Solution: Install permanent WellWatcher BriteBlue™ multimode DTS fiber outside the gravel-pack sand screens over the reservoir interval.

Results: Optimized reservoir management and improved drainage without requiring an intervention to run production logging tools.

Develop strategy to optimize drainage

BP was developing a portion of the Azeri-Chirag-Gunashli (ACG) oil field in the Caspian Sea offshore Azerbaijan. The main producing formations consisted of layers of sandstone interbedded with shale. More than 100 million barrels of secondary production were at risk of being bypassed because of the reservoir's characteristics. The development and management strategies required a good understanding of the conformance between the producer and injector wells both by geography and by formation. The use of conventional monitoring technologies, such as production logging, would have shut down production while the tool was being run in hole, increasing rig time and costs. The operator needed a faster, more efficient way to manage reservoir performance.

Use DTS fiber to identify reservoir properties and calculate flow rate

BP chose to install SLB WellWatcher BriteBlue multimode DTS fiber. The optical fiber provides distributed temperature profiles that can be monitored at the surface in real time, and—unlike production logging tools—it requires no intervention after installation. The fiber was installed on the outside of the fiber-optic-compatible gravel-pack sand screens over the reservoir interval. Placing it there enabled the fiber to react to the temperature changes of each flowing layer.

Fluid flows from a reservoir into a wellbore because of a pressure drop. This fluid movement and subsequent Joule-Thomson effect cause the fluid to change temperature from its normal geothermal value.
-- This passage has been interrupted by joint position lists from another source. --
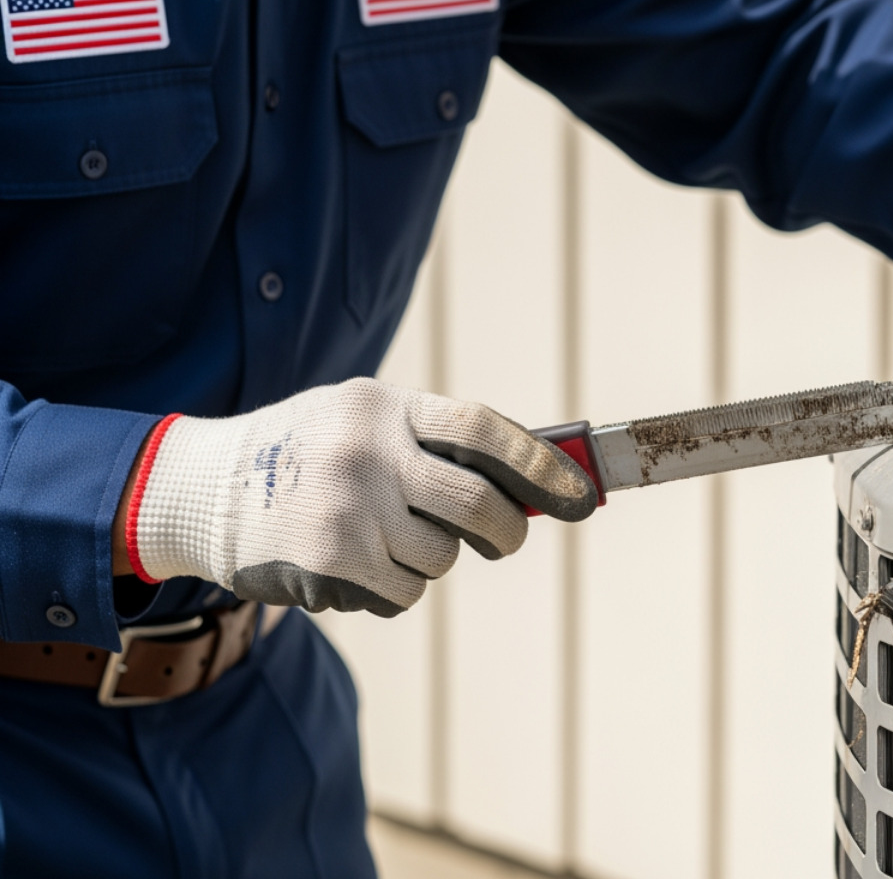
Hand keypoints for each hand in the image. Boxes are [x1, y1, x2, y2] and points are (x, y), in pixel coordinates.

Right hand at [120, 378, 597, 615]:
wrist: (204, 489)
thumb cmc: (314, 452)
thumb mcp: (368, 420)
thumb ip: (440, 443)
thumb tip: (544, 483)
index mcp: (387, 405)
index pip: (485, 429)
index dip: (542, 464)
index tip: (581, 497)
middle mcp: (369, 451)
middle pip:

When the reservoir fluid passes through the sand screen to the wellbore, it mixes with the flow coming up the basepipe from layers below, and the temperature again changes. These two temperatures—Joule-Thomson and axial mixture—along with reservoir properties and well test data form the basis of a thermal well model, which is calculated using THERMA™ distributed temperature and DAS analysis software.

The geothermal gradient, Joule-Thomson effect, and axial mixture temperatures were used to create the thermal well model for the three reservoir zones (pink, blue, and green) and to calculate the flow distribution model.
The geothermal gradient, Joule-Thomson effect, and axial mixture temperatures were used to create the thermal well model for the three reservoir zones (pink, blue, and green) and to calculate the flow distribution model.
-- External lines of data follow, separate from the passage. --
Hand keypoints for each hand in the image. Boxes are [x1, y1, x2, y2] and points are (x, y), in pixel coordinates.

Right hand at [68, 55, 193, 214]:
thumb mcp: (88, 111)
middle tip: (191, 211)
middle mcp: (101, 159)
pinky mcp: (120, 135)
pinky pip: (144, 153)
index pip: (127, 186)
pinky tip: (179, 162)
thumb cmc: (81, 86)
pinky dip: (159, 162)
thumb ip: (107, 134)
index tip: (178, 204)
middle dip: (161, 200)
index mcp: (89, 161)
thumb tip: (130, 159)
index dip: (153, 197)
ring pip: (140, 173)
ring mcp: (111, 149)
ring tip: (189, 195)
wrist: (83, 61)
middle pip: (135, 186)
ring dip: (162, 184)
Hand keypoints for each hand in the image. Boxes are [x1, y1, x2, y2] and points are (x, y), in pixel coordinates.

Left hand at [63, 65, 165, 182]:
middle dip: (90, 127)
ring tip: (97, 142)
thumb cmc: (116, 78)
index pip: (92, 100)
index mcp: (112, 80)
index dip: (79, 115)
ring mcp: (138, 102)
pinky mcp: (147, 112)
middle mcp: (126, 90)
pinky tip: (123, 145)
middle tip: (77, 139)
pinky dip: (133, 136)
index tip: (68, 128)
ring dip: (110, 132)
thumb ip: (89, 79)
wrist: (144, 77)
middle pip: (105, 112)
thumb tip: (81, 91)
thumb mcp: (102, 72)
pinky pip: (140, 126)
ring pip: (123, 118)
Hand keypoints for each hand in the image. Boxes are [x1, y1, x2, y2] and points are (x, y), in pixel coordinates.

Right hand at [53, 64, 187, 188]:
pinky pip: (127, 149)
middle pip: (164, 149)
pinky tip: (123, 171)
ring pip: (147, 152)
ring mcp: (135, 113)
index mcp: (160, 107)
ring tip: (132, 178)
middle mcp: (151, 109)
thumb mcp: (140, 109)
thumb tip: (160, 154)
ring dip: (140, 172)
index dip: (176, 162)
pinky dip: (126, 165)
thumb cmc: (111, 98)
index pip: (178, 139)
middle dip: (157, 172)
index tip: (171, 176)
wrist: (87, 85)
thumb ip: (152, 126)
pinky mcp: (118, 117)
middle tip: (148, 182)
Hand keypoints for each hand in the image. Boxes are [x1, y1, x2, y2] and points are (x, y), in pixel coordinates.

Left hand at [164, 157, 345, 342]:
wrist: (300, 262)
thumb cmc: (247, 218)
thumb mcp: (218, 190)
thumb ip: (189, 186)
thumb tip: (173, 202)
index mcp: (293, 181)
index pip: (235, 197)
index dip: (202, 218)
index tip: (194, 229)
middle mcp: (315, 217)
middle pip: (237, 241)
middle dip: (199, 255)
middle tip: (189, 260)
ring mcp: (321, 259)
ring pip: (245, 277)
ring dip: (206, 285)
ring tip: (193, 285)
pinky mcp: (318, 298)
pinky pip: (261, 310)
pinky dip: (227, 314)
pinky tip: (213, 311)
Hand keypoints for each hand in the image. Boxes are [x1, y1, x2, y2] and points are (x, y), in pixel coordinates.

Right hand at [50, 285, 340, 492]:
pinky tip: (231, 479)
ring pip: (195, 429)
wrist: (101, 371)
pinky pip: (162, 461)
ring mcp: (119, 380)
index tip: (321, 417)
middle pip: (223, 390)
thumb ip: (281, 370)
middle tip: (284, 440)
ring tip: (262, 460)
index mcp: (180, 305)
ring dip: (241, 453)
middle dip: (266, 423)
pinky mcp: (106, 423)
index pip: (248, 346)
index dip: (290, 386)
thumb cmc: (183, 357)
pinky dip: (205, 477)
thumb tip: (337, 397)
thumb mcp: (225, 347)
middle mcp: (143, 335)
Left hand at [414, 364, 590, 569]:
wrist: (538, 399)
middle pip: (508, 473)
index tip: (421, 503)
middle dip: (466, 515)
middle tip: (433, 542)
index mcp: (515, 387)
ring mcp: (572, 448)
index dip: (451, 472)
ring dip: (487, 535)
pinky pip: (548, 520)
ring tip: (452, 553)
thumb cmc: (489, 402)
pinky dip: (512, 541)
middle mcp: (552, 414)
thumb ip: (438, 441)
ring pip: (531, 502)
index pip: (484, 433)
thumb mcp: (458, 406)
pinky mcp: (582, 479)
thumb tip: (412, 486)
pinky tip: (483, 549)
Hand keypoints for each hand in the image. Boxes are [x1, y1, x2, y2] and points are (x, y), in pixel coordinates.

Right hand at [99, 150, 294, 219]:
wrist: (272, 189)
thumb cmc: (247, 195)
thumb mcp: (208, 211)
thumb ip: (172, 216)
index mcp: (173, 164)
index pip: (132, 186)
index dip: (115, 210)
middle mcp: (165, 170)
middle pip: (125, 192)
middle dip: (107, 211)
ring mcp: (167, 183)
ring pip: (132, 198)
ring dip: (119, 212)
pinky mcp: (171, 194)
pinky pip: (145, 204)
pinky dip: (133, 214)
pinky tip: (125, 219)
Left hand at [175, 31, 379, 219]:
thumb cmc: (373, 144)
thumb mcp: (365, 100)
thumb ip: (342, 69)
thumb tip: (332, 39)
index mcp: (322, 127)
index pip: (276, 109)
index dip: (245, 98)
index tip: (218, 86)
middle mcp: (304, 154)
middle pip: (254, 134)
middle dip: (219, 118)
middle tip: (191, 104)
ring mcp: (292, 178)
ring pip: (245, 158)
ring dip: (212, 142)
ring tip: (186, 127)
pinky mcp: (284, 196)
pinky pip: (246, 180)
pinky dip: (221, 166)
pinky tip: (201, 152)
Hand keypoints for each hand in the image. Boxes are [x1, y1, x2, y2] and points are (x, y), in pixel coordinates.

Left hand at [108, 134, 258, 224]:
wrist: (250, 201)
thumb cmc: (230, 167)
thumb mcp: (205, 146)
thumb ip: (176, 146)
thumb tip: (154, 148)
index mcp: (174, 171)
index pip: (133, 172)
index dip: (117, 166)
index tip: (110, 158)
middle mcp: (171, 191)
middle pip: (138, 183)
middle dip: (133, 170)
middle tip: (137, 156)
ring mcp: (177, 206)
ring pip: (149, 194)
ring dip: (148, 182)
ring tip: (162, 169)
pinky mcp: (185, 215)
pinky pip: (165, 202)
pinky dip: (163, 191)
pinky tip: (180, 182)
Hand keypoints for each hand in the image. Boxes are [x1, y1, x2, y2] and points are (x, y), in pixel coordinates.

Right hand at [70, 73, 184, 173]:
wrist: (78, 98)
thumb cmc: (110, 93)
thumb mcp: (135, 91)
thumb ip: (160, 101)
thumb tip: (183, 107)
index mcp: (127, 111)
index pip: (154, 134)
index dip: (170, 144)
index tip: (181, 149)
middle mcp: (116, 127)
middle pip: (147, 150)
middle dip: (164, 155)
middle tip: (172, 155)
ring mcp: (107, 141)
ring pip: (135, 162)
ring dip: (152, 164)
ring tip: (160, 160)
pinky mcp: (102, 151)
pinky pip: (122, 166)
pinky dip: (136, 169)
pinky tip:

Matching the thermal well model and the actual measured DTS profile produces an initial flow profile. As the temperature profile changes over time, the model can be recalibrated by history matching the gauge information and adjusting the rest of the parameters to enhance water injection and reservoir management.

Improved reservoir management strategy and optimized drainage of secondary oil

The continuous temperature profiles of individual reservoir zones, made possible by the WellWatcher BriteBlue DTS fiber, enabled the effects of differential depletion to be monitored over time. As a result, BP improved its reservoir management strategy for water injection and oil drainage—optimizing the drainage of more than 100 million barrels of secondary oil. The lessons learned from this project contributed to well placement decisions for future wells and led BP to deploy the WellWatcher BriteBlue DTS fiber in its subsequent ACG operations. See SPE 110064 for more details.

Reductions in the temperature profile from August to October revealed the layer (pink) where depletion had occurred. From this information, a new flow distribution model was created, and changes to the reservoir management strategy were put in place.
Reductions in the temperature profile from August to October revealed the layer (pink) where depletion had occurred. From this information, a new flow distribution model was created, and changes to the reservoir management strategy were put in place.